___ TEXT SECTION

I'm just mad about Saffron
Saffron's mad about me
I'm just mad about Saffron
She's just mad about me

They call me mellow yellow
(Quite rightly)
They call me mellow yellow
(Quite rightly)
They call me mellow yellow...

Ah, 1969. The best of Donovan. (Listen here.)

While the song goes on to talk about electrical bananas, and the mellow yellow he was singing about wasn't really the saffron that's in my pantry, I still hum a few bars whenever I reach for saffron on my spice rack.

Saffron are the stigmas from the crocus sativus flower; there are only three stigmas per flower. Why is saffron the world's most expensive spice?

  • 1 acre yields ten pounds of saffron
  • 70,000 crocus flowers yield one pound of saffron
  • 13,125 threads make one ounce
  • 20 medium threads equal one pinch

My saffron hails from Spain; good quality saffron is also grown in Iran, the Kashmir, Greece and Italy. Coupe, the top grade, is a rich deep color, with long, smooth threads. Mancha, the next-best grade and more widely available, is more orange-red in color. Look for threads that are uniformly deep red, not mellow yellow. And don't buy powdered saffron; it may be adulterated with turmeric.

Saffron smells a bit musky and floral. When the threads are infused in liquid, they give off a characteristic golden color: the shade of Buddhist monks' robes, or Christo's gates in Central Park. Added early in the cooking process, saffron imparts more color; when you add saffron later, you'll notice more flavor.

Special dishes of many cuisines feature saffron. There's bouillabaisse, of course, and zarzuela, classic risotto Milanese, paella, biryani, Swedish saffron buns....even saffron kulfi.

It's expensive ($50 per ounce, or more), but a little goes a very long way, and if kept in the dark and away from heat, saffron will last for a couple of years.

Lydia's Pie-ella

One summer when my friend Joyce was visiting, I invented this dish for her as a not-too-spicy alternative to paella, though with the same rich quality. It's been a house specialty ever since. Serves 4.

Ingredients

1 large pinch saffron threads
2 Tbsp olive oil
3 hot smoked sausages (I use Beef Hot Links from the supermarket, but you can use turkey or chicken sausages; anything smoked will work, but hot and spicy is better!), cut on a diagonal into large chunks
1/2 – 3/4 lb boneless, skinless chicken breast, cut into large chunks
1 medium red onion, cut in quarters
1/2 green bell pepper, cut into large chunks
1/2 red bell pepper, cut into large chunks
1 cup dry white wine
2 cups chicken stock (low sodium storebought, or homemade)

______
___ RECORDS PROVIDED

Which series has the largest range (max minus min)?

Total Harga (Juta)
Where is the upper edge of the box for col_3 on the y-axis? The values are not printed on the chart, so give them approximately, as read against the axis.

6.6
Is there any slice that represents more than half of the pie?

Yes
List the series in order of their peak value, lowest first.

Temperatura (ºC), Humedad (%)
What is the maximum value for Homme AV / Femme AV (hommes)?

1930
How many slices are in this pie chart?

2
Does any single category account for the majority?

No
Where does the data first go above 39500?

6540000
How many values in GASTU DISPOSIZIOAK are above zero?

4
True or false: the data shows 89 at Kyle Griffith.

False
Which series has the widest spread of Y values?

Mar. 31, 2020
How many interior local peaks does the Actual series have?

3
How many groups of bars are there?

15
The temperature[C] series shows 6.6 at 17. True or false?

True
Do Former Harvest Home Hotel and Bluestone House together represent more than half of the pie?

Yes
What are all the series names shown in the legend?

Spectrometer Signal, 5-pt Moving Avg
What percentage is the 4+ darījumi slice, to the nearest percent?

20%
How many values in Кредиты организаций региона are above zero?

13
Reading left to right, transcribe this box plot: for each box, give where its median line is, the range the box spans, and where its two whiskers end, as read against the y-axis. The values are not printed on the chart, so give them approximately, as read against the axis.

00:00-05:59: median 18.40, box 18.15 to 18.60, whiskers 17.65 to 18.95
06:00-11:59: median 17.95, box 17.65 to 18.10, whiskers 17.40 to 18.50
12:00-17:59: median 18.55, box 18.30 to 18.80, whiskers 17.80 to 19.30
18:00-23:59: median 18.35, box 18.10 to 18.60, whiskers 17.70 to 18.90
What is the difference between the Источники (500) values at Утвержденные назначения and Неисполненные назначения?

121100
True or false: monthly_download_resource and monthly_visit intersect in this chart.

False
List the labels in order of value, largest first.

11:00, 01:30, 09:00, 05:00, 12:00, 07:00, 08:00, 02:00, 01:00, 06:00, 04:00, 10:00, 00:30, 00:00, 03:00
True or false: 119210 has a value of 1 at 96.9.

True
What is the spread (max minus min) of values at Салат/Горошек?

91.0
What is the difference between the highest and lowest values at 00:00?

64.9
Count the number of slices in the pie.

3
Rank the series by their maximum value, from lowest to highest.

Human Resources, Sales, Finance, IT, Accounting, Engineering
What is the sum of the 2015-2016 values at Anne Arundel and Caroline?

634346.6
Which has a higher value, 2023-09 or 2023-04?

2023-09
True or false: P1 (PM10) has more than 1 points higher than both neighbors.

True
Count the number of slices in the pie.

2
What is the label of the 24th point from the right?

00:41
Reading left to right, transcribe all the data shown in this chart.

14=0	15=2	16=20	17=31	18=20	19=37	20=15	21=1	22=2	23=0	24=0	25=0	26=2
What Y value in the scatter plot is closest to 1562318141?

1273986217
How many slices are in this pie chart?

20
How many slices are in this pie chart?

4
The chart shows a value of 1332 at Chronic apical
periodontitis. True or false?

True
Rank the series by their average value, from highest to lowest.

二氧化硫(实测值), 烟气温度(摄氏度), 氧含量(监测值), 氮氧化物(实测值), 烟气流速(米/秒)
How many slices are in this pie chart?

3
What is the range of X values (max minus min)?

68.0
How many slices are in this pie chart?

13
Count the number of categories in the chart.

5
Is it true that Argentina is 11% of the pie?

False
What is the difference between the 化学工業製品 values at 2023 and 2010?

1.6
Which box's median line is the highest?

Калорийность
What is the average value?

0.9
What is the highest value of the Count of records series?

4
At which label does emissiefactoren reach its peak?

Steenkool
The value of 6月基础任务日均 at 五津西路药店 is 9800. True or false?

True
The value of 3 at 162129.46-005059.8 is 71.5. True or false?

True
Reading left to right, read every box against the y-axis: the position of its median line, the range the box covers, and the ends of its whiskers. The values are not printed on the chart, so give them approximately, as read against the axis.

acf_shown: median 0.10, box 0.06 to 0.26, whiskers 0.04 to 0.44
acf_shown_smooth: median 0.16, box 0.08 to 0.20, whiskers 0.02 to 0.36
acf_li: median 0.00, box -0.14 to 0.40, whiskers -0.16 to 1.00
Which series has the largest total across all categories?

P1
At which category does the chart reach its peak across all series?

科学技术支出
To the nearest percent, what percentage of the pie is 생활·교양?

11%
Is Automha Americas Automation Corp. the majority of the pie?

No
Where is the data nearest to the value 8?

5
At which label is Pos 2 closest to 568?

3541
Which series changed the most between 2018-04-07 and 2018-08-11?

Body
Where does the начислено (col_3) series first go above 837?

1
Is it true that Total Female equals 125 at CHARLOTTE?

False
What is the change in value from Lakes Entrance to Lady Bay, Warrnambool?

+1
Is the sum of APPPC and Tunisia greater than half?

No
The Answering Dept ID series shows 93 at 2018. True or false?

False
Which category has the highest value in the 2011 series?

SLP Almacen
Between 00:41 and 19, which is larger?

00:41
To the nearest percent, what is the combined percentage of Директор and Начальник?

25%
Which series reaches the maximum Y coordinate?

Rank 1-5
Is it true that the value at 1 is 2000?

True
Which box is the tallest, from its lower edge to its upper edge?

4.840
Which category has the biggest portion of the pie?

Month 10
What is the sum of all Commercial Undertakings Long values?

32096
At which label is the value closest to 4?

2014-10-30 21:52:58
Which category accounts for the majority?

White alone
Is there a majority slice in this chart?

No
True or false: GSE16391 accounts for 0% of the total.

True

______

WORK REQUIRED. Print everything from "One summer when" down to "storebought, or homemade)" in the saffron text above, word for word.

RESPONSE BELOW.
One summer when my friend Joyce was visiting, I invented this dish for her as a not-too-spicy alternative to paella, though with the same rich quality. It's been a house specialty ever since. Serves 4.

Ingredients

1 large pinch saffron threads
2 Tbsp olive oil
3 hot smoked sausages (I use Beef Hot Links from the supermarket, but you can use turkey or chicken sausages; anything smoked will work, but hot and spicy is better!), cut on a diagonal into large chunks
1/2 – 3/4 lb boneless, skinless chicken breast, cut into large chunks
1 medium red onion, cut in quarters
1/2 green bell pepper, cut into large chunks
1/2 red bell pepper, cut into large chunks
1 cup dry white wine
2 cups chicken stock (low sodium storebought, or homemade)